Fold all four corners into the middle and repeat with the newly made 4 corners. Absolutely no need to be tidy here, Eccles cakes are all unique in shape with untidy bottoms!
TOP TIP: this is why I add a little extra xanthan gum to this recipe. There is some in the flour blend I use anyway (Doves Freee Gluten Free Plain Flour). Adding a little extra adds elasticity and makes the pastry easier to fold into a parcel.
Turn the Eccles cake over and once you have done this 6 times place the cling film back over your cakes and gently roll them flatter.

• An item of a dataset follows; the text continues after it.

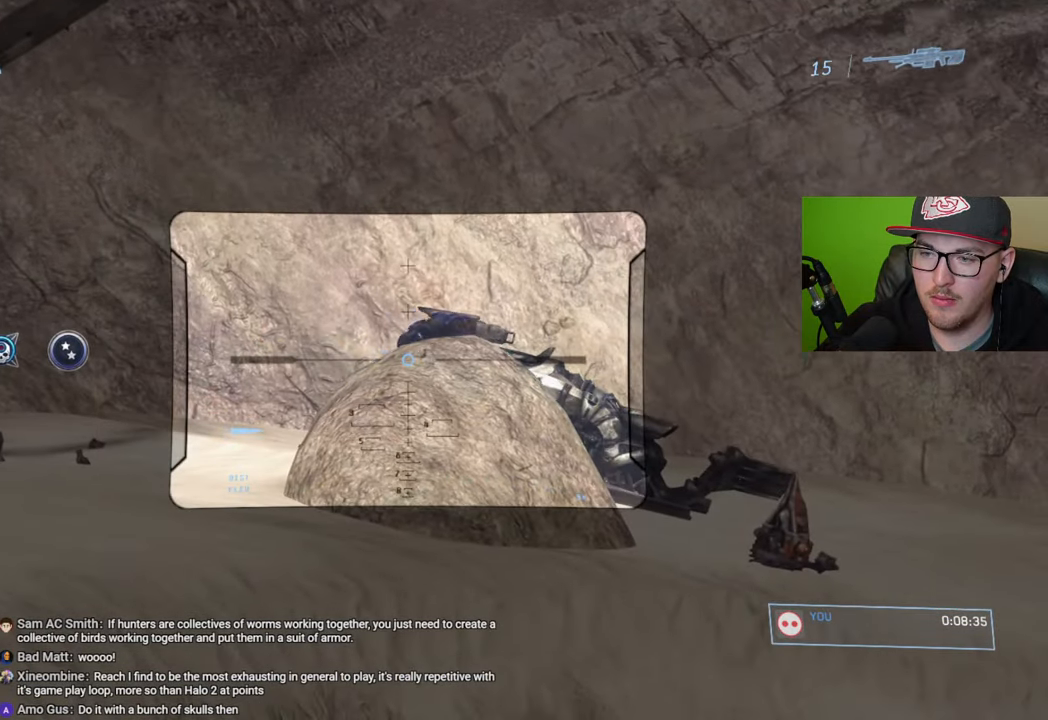
{"buttons": [], "left_stick": "right", "right_stick": "up-right", "events": [[16, "right_stick", "up-left"], [183, "left_stick", "center"], [283, "right_stick", "up-right"], [433, "left_stick", "right"]]}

Prick once with a fork and glaze with a brown sugar and ‘milk’ glaze. They are now ready to bake. Or you can pop these in the fridge and bake later if you wish.
Other gluten free pastry recipes
Gluten Free Eccles Cakes Recipe
If you make it and like the recipe I would be eternally grateful if you popped back and commented leaving a star rating as this will tell search engines that this recipe is worth checking out and others will get to find it in searches.
Gluten Free Eccles Cakes Recipe
- small bowl
- rotary grater or handheld grater
For the rough puff pastry
- 150 g gluten free plain flour
- 100 g dairy free butter frozen in a block
- 6 tbsp iced water
- ½ tsp xanthan gum
- pinch salt
For the fruit filling
- 125 g currants
- 40 ml boiled water
- 20 g dairy free butter, melted
- 1 tbsp cornflour (corn starch)
- ½ tbsp dark brown sugar
- pinch salt
For the glaze
- 1 tbsp dark brown sugar
- 1 tbsp dairy free milk I use soya milk
To make the rough puff
- Measure out the flour, salt and xanthan gum in a large mixing bowl and use a whisk to combine.
- Remove the pat of butter from the freezer.
- To add the butter to the flour simply grate it directly into the bowl using either method below;Method one – Using an oven glove, hold the butter with its wrapper peeled back and grate the butter into the bowl. The oven glove is a barrier between your warm hands and the butter, meaning the butter stays frozen.Method two – Use a rotary grater to grate the butter into the bowl.
- Now add the iced water one tablespoon at a time and cut through the crumbly mixture with a silicone spatula.
- Once you’ve combined the gluten free flour, grated butter, xanthan gum and water, simply work the dough into a ball in the bowl using the spatula first then your hands (sparingly).
- Wrap in cling film and leave in the fridge until ready to use it.
To make the fruit filling
- In a small bowl, weight the currants and brown sugar and add the boiled water. Give the fruit a stir and leave for a while to allow the dried fruit to plump.
- Next add the melted butter and the cornflour and mix well to combine. Either use immediately to make your Eccles Cakes or pop in the fridge for later.
Rolling out the rough puff
- Start rolling the rough puff in a folded sheet of cling film (plastic wrap).
- Using the clingfilm itself, fold the sides of the pastry over and reroll, repeating this process until the edges are no longer crumbly and you have a large enough rectangle to cut into 6 rough square shapes.
To make the Eccles Cakes
- Place a generous sized spoonful of currant filling in the centre of each rough puff square and fold each corner into the centre. then repeat with the new four corners. Pinch the pastry to seal and turn over with seal facing down. Repeat 5 more times.
- Place the clingfilm over the tops of the Eccles Cakes and gently roll flatter (not too flat!) Prick with a fork and glaze with the combined sugar and milk wash.
- Place the Eccles Cakes on a lined baking tray and bake in the oven at 220°C | 200°C fan | 425°F | Gas 7 for 18-20 minutes
- Remove from the oven and leave on the baking tray for 5 minutes then transfer to a cooling rack.
- Enjoy still slightly warm with a cup of tea.